◆ **Problem statement**
Reproduce the following lines verbatim, omitting the pictures from your output.

BEGIN

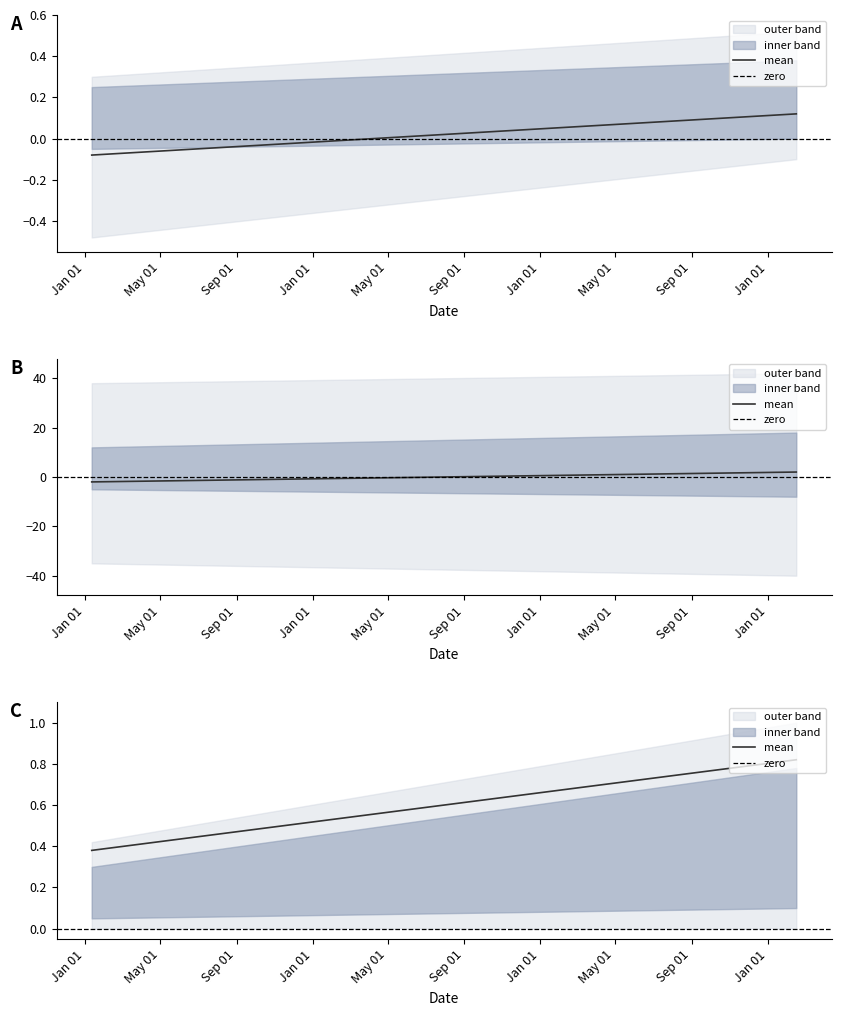

At how many categories does at least one series exceed 0?

2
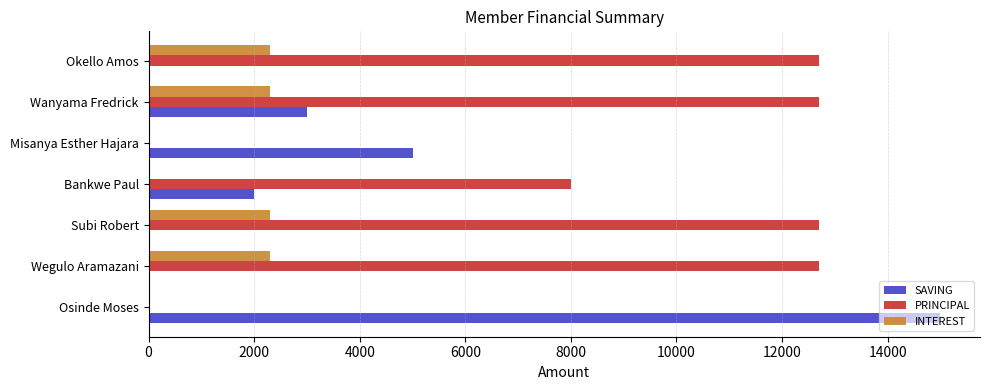

How many data points does each series have?

7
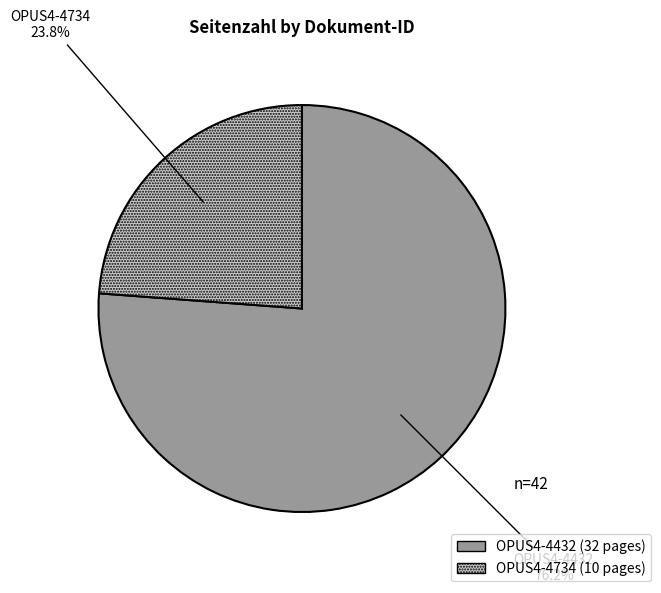

How many slices are in this pie chart?

2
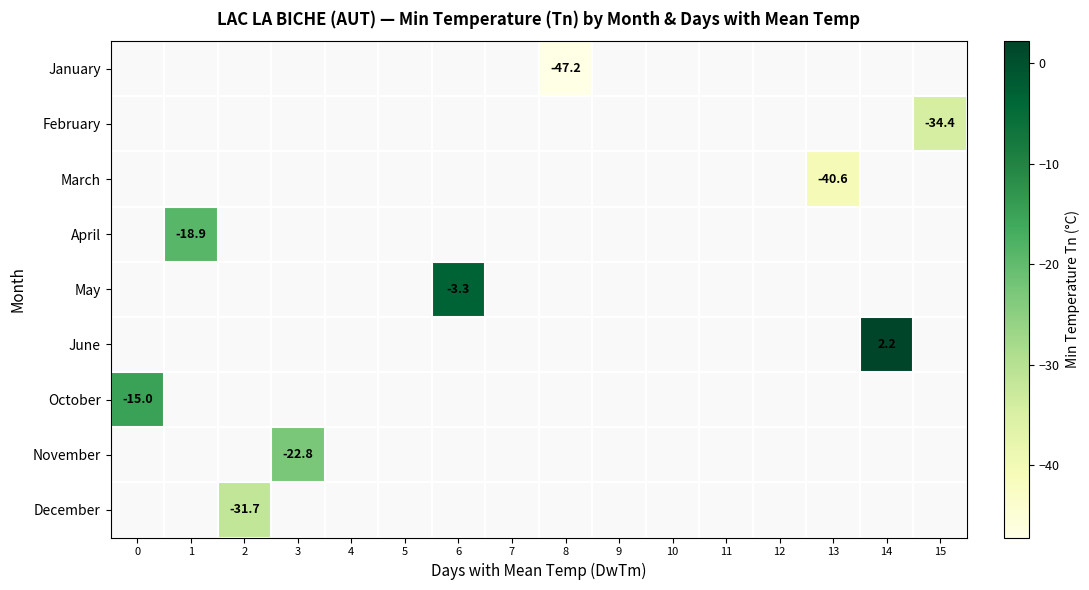

List the series in order of their peak value, lowest first.

January, February, March, April, May, June, October, November, December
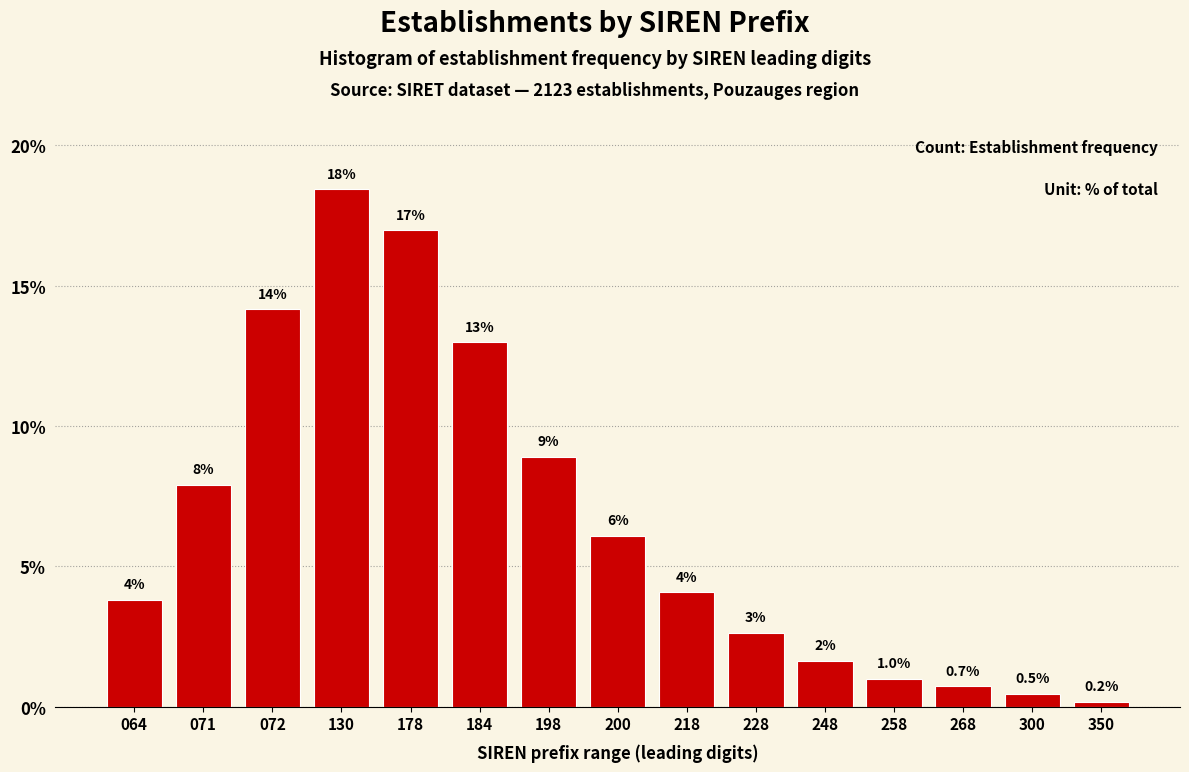

Are the bars horizontal?

No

END

◆ **Response to the task**
At how many categories does at least one series exceed 0?

2

How many data points does each series have?

7

How many slices are in this pie chart?

2

List the series in order of their peak value, lowest first.

January, February, March, April, May, June, October, November, December

Are the bars horizontal?

No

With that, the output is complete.